─── Source material

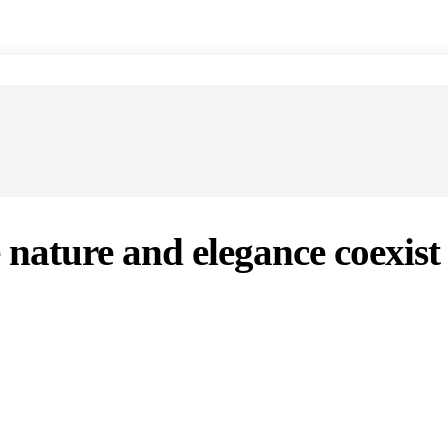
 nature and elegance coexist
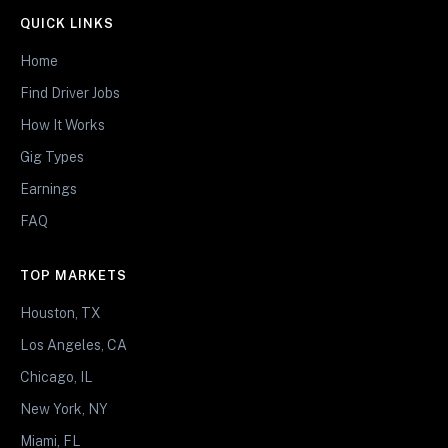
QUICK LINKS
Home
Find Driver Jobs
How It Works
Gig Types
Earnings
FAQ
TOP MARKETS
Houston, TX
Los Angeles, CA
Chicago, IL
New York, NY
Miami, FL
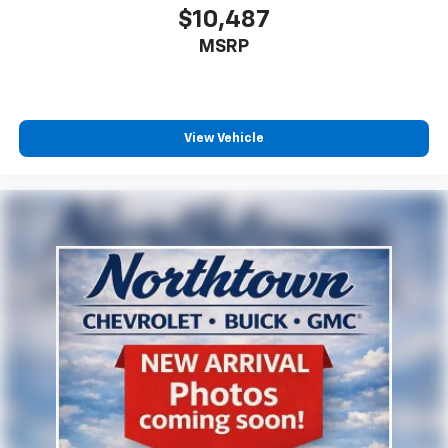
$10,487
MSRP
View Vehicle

──────
─── Source material

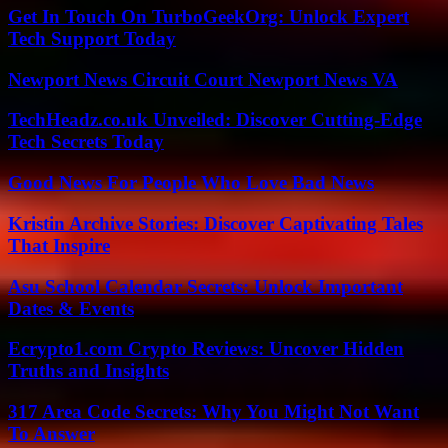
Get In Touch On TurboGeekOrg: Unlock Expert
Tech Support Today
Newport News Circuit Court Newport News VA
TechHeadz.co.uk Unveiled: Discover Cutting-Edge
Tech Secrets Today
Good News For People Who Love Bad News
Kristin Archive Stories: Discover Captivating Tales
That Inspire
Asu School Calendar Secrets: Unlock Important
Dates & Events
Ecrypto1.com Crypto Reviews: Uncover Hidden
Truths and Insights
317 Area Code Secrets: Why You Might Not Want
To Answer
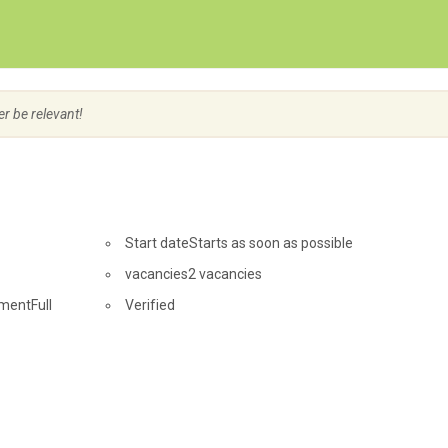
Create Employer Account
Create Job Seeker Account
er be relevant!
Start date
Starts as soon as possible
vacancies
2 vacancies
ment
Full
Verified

──────

■ Try it ■
Between and including the line above that contains "nature and elegance coexist" and the line that contains "View Vehicle", restate every line word for word. Pictures stay out.

■ Problem solution ■
 nature and elegance coexist
QUICK LINKS
Home
Find Driver Jobs
How It Works
Gig Types
Earnings
FAQ
TOP MARKETS
Houston, TX
Los Angeles, CA
Chicago, IL
New York, NY
Miami, FL
$10,487
MSRP
View Vehicle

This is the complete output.